The quilts were on exhibition at the church from 10 to 12 May, attracting many visitors and raising funds towards the estimated £122,000 now needed to re-roof the Grade I listed building after lead was stolen in 2017. The church is on the Historic England “At Risk” register.
On 13 May, nationally designated “Let’s Give a Hug Day”, the church and village community and quilters encircled the church with 50 of the quilts in a colourful embrace of the building. “The quilters loved the idea that the quilts — known as ‘hugs’ — could help this ancient building, by drawing attention to its plight,” said Rosemary Jewers, the organiser of the event, a patron of the church and one of the founding Friends.
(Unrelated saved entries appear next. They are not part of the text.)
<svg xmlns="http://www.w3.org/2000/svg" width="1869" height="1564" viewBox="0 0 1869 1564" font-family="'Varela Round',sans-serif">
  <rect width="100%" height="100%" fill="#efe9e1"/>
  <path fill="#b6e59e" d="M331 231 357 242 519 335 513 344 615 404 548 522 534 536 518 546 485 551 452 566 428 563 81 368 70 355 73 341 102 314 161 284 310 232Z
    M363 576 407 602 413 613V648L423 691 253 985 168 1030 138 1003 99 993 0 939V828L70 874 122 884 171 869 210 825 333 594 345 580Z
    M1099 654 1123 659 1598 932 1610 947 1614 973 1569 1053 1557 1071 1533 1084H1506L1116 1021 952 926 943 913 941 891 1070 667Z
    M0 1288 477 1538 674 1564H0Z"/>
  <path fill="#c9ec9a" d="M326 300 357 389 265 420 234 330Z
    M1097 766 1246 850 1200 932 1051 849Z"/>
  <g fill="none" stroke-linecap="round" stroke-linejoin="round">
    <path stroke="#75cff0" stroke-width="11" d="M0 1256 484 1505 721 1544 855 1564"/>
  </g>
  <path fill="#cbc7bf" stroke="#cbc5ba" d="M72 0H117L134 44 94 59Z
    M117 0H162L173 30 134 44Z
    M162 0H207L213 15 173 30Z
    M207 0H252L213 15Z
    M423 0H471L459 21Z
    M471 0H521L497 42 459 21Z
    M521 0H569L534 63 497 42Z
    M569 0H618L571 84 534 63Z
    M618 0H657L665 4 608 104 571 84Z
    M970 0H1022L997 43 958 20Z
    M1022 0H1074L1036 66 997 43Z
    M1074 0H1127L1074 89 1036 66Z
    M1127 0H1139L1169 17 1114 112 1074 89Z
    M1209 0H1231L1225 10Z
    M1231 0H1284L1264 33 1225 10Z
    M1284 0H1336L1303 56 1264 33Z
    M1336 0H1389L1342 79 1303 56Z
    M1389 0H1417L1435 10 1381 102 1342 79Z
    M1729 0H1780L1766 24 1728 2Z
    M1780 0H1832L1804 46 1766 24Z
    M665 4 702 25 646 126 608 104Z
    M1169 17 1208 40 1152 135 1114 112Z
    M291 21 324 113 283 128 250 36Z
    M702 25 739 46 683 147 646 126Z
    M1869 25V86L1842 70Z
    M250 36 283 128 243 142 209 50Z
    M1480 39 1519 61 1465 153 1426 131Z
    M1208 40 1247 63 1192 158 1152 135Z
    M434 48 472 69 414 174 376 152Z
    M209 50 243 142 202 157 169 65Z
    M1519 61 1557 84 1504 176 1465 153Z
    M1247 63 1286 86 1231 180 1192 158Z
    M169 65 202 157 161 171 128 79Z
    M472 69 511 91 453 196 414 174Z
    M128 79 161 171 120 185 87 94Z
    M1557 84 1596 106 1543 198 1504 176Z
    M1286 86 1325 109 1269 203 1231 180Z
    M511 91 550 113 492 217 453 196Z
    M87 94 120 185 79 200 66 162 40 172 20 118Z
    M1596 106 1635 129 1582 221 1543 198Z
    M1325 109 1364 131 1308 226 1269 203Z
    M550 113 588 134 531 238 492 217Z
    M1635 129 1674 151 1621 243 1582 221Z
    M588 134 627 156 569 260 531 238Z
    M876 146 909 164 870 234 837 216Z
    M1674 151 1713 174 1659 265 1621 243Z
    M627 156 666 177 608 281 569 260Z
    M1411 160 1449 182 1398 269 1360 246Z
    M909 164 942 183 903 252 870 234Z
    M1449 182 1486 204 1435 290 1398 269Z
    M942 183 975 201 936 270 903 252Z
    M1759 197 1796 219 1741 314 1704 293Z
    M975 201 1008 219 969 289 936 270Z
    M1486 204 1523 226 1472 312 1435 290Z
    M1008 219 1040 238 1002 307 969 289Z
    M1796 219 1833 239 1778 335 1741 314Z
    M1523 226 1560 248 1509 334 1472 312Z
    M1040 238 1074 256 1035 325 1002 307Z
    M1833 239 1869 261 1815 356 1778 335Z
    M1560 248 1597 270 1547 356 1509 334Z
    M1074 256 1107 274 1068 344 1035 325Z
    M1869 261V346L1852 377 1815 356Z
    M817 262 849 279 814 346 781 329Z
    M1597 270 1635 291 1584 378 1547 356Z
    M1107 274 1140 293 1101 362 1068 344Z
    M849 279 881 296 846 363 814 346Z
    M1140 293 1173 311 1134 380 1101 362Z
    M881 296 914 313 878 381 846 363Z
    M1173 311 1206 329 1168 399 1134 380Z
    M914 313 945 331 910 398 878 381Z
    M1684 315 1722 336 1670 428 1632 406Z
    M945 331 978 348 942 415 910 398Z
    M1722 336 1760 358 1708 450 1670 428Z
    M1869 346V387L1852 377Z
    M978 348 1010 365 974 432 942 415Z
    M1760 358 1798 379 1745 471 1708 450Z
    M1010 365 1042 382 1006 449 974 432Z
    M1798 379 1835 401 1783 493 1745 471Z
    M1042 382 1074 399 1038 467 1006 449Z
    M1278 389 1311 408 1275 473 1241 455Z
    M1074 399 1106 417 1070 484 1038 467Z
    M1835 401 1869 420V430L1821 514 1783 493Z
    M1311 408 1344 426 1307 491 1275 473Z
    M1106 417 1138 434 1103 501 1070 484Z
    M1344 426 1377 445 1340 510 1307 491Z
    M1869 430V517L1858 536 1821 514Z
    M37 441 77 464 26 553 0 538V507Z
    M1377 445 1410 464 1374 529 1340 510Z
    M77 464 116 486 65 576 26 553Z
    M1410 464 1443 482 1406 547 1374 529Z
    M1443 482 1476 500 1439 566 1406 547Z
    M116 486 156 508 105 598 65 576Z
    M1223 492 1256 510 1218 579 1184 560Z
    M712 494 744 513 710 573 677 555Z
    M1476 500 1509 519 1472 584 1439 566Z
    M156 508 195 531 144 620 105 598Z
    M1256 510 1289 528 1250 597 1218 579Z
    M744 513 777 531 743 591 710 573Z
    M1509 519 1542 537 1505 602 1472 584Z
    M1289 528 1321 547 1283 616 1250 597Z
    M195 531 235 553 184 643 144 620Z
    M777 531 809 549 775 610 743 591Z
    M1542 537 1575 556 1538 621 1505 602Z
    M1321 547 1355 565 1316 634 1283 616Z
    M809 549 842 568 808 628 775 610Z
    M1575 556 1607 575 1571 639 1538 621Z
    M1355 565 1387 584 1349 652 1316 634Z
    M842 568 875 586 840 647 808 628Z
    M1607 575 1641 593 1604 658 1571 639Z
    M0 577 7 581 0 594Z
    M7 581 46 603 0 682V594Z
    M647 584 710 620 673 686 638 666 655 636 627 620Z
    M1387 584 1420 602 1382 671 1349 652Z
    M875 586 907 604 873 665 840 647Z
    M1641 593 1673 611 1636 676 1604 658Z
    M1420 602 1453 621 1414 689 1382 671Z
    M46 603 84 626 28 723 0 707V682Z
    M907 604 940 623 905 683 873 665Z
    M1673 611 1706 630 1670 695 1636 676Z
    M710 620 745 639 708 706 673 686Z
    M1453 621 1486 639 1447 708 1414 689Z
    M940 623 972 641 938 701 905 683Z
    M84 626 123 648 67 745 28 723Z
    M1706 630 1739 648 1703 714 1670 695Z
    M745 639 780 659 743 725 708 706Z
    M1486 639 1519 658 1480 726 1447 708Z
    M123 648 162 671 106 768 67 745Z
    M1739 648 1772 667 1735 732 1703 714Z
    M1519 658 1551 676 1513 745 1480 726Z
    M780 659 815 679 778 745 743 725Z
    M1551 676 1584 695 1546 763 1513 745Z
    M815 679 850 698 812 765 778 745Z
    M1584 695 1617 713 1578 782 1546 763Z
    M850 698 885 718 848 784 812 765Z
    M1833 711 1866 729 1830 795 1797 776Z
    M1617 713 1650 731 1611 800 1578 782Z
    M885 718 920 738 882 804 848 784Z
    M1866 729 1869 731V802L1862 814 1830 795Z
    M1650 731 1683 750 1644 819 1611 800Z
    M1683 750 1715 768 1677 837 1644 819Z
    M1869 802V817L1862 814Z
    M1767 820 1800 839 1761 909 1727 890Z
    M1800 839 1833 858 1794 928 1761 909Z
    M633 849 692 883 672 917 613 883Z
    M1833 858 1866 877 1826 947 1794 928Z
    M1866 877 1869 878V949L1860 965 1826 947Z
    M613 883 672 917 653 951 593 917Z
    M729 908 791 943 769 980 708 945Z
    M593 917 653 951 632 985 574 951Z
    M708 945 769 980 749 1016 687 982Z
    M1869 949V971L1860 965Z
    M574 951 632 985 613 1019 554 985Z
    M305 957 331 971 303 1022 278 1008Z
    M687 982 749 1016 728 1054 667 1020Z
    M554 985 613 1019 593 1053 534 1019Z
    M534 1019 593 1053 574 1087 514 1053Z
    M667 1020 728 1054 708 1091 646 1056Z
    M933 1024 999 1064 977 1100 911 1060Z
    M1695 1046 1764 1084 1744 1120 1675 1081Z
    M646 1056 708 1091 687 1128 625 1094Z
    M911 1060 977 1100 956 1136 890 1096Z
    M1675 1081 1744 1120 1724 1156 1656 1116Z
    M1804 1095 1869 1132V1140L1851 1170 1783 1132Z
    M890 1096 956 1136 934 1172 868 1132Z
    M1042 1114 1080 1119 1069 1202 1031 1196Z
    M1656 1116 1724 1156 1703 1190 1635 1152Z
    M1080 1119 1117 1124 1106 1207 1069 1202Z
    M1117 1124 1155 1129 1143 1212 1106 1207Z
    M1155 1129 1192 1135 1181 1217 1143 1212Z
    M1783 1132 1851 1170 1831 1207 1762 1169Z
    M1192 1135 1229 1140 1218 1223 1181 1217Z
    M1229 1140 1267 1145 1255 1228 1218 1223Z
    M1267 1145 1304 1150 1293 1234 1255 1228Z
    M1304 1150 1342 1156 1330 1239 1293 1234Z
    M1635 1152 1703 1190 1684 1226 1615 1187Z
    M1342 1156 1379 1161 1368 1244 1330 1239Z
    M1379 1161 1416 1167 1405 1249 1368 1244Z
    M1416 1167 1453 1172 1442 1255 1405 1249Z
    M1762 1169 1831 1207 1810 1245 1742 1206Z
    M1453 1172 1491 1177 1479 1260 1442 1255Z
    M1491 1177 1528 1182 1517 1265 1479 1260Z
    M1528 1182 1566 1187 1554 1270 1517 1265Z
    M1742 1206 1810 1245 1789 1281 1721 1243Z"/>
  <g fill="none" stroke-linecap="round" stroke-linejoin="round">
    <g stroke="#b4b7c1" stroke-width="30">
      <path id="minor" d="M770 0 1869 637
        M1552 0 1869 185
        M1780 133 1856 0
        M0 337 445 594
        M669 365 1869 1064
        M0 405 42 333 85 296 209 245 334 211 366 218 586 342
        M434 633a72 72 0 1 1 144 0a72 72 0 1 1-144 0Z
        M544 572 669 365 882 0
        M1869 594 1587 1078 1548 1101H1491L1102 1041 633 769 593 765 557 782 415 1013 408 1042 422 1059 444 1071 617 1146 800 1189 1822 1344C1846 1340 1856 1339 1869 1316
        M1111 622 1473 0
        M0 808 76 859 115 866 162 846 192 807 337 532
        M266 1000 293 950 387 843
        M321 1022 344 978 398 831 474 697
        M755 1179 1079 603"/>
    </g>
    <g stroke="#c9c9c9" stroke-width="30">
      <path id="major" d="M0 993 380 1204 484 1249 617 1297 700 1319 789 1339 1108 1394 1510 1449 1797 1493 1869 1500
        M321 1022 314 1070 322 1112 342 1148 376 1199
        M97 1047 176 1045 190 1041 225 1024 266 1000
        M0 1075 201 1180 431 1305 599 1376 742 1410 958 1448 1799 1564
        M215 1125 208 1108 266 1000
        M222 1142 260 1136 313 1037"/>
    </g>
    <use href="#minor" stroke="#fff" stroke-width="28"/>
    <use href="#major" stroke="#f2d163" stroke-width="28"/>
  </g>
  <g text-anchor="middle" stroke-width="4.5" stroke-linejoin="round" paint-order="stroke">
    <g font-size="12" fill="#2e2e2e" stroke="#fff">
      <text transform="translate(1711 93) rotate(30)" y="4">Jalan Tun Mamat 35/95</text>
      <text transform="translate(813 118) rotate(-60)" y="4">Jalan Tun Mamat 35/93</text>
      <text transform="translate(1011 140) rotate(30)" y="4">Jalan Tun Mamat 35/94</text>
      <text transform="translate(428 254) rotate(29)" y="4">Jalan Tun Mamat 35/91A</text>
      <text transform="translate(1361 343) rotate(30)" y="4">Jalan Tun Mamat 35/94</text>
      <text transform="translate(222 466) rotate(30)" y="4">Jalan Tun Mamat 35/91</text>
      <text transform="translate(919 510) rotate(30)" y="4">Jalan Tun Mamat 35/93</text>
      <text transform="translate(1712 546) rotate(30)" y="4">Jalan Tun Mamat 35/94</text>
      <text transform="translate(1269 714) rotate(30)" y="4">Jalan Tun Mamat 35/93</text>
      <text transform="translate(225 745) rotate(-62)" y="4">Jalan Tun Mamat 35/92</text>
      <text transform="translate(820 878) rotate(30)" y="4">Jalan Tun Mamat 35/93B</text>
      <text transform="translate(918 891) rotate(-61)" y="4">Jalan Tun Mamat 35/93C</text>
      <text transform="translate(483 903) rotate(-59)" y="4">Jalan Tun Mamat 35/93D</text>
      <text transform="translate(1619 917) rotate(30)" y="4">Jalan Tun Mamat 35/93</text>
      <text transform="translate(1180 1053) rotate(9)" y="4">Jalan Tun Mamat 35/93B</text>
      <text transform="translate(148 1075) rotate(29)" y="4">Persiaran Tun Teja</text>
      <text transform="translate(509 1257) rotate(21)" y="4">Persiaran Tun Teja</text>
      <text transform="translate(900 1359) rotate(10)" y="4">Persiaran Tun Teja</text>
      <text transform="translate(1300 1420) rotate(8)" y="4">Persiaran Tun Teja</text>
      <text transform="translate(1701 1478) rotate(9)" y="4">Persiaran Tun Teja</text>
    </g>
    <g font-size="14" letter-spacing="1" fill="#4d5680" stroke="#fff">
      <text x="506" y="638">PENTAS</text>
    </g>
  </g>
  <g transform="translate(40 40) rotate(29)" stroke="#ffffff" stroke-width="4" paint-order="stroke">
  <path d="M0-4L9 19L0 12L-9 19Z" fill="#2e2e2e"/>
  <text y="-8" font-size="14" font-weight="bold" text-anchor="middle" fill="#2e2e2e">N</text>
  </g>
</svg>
“But they were equally delighted to know that, afterwards, the finished quilts would be given to many of the young people who leave the care system every year, providing comfort and warmth.” The quilts have now temporarily gone back to their makers to have the wadding, backing, and topstitching completed. They will return to St Andrew’s for a final exhibition, from 19 to 20 July, and then be distributed to recipients.
It was Mrs Jewers, who was born and brought up in the village, and christened and married at the church, who discovered the charity Quilts for Carers, inspired by the poet and recent Chancellor of the University of Manchester, Lemn Sissay. At the age of 12, he returned to local-authority care from the long-term foster placement that he had been in since he was a baby, and what he had really wanted in that situation, he has told audiences in the past, was a hug.
She has already done an eight-day, 90-mile sponsored walk on the Roman Road from Colchester to the North Norfolk coast to raise funds. The Friends, set up during lockdown, have raised about £21,000, but they say that it will take much more than fund-raising events to achieve the amount needed for the new roof.
“It’s going be a big job, and we’re going to have to go for grants,” Mrs Jewers said. “But we’ve been overwhelmed by all the interest shown, and the number of people who have been to see the quilts. It’s been wonderful: we’ve involved the whole community, and so many people have come out to help us. I love that.”